ACTIVITY: Give an unaltered copy of the listing below, minus its pictures.

RECORDS SHOWN:
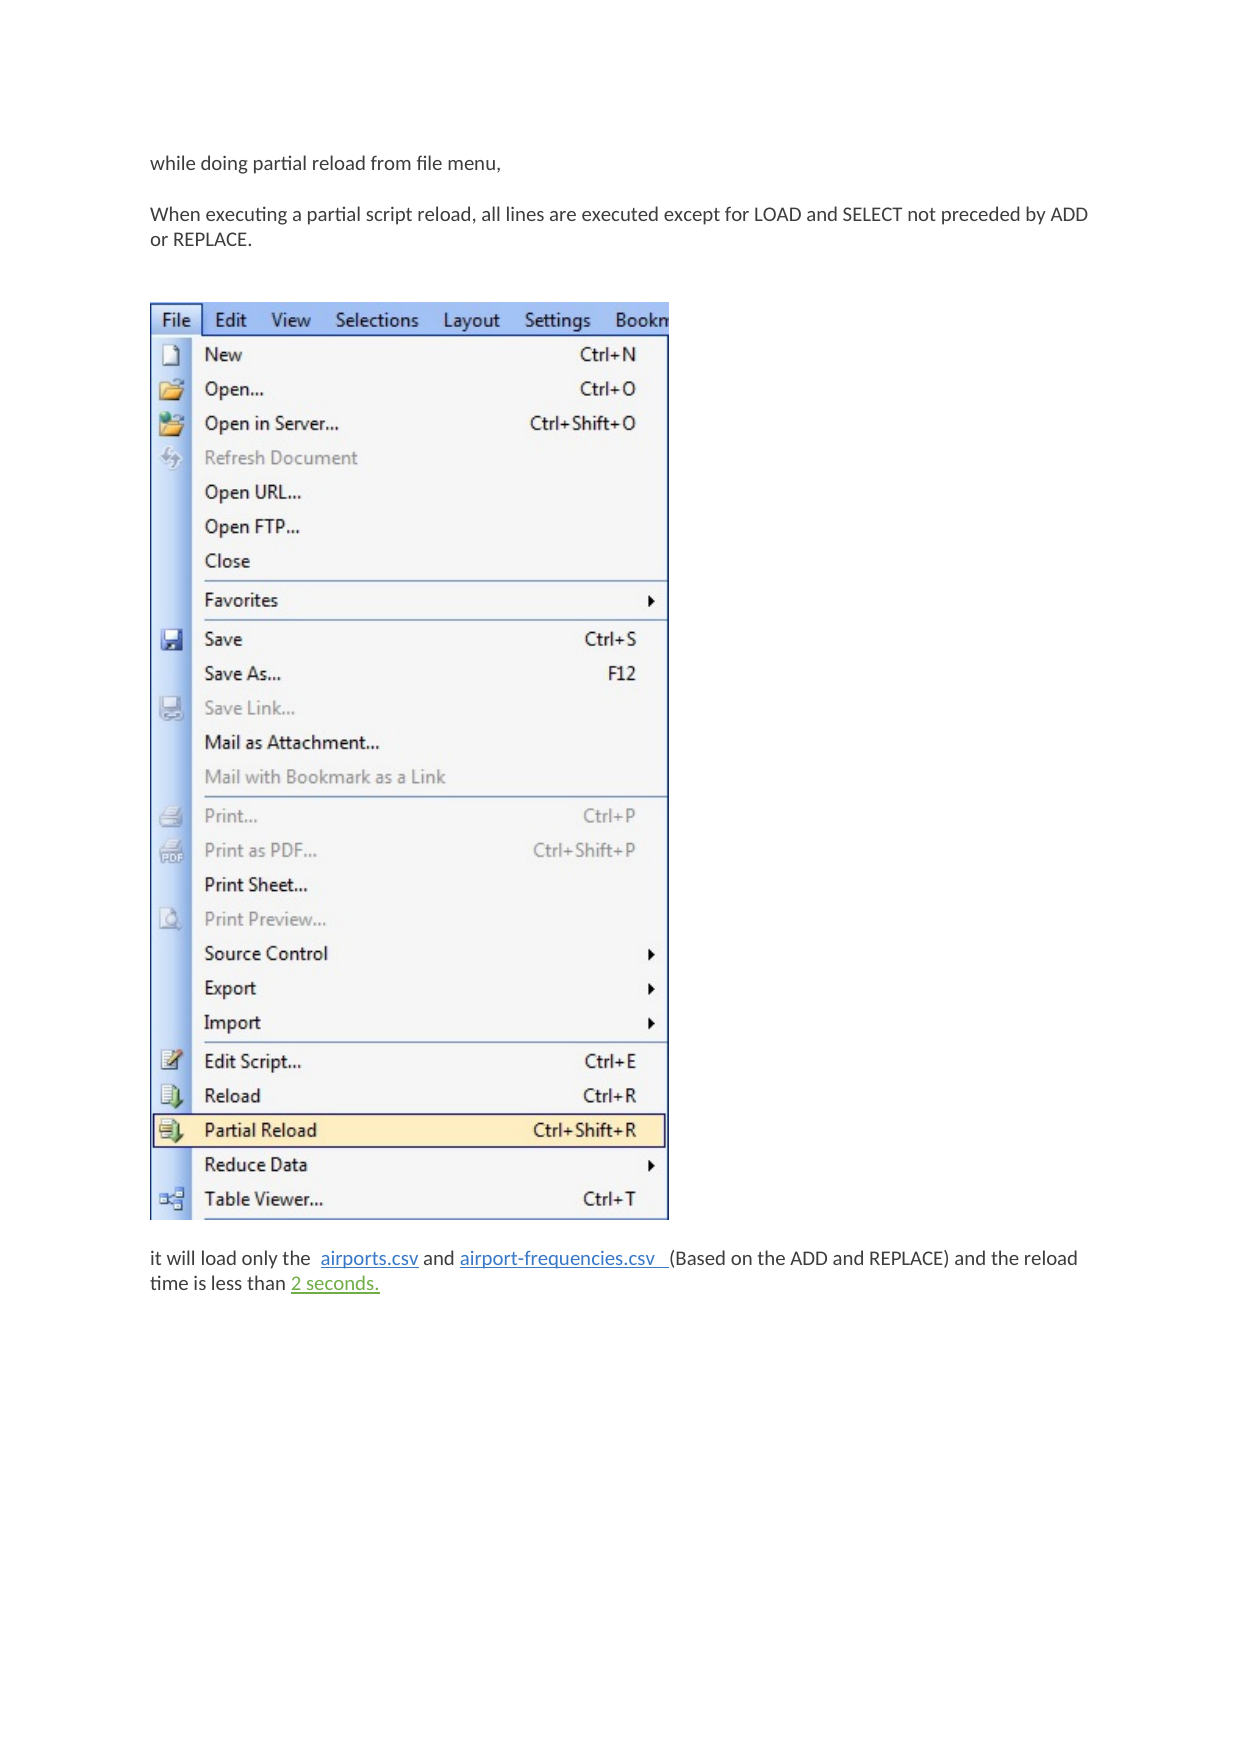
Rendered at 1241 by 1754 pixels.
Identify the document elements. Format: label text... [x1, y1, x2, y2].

text it will load only the airports.csv and airport-frequencies.csv (Based on the ADD and REPLACE) and the reload time is less than 2 seconds. [150, 1245, 1090, 1296]
picture [150, 302, 669, 1220]
text while doing partial reload from file menu, When executing a partial script reload, all lines are executed except for LOAD and SELECT not preceded by ADD or REPLACE. [150, 150, 1090, 252]
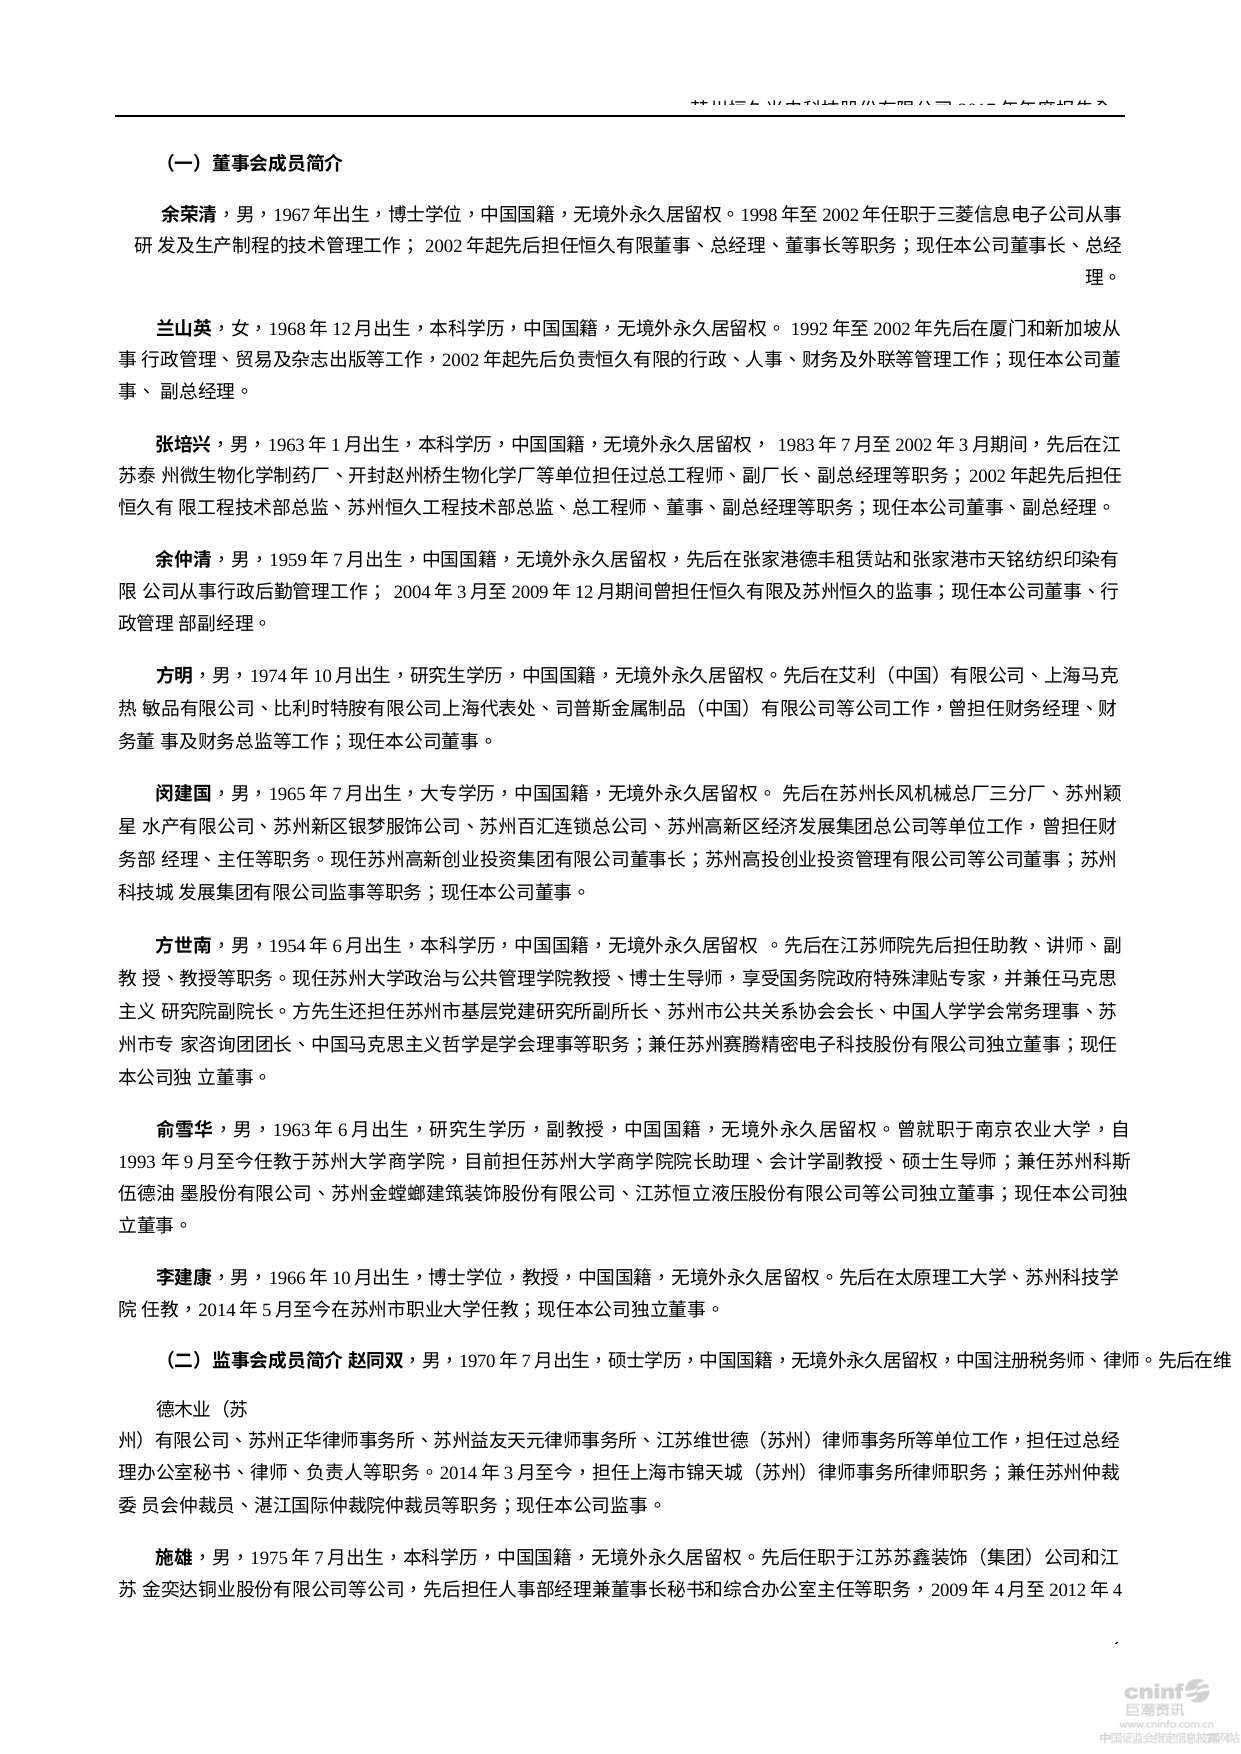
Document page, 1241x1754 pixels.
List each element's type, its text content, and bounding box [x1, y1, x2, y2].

TASK RESULT:
Rendered at 1241 by 1754 pixels.
Identify the document elements. Format: label text... [x1, y1, x2, y2].

text it will load only the airports.csv and airport-frequencies.csv (Based on the ADD and REPLACE) and the reload time is less than 2 seconds. [150, 1245, 1090, 1296]
picture [150, 302, 669, 1220]
text while doing partial reload from file menu, When executing a partial script reload, all lines are executed except for LOAD and SELECT not preceded by ADD or REPLACE. [150, 150, 1090, 252]
Document page, 1241x1754 pixels.
List each element's type, its text content, and bounding box [x1, y1, x2, y2].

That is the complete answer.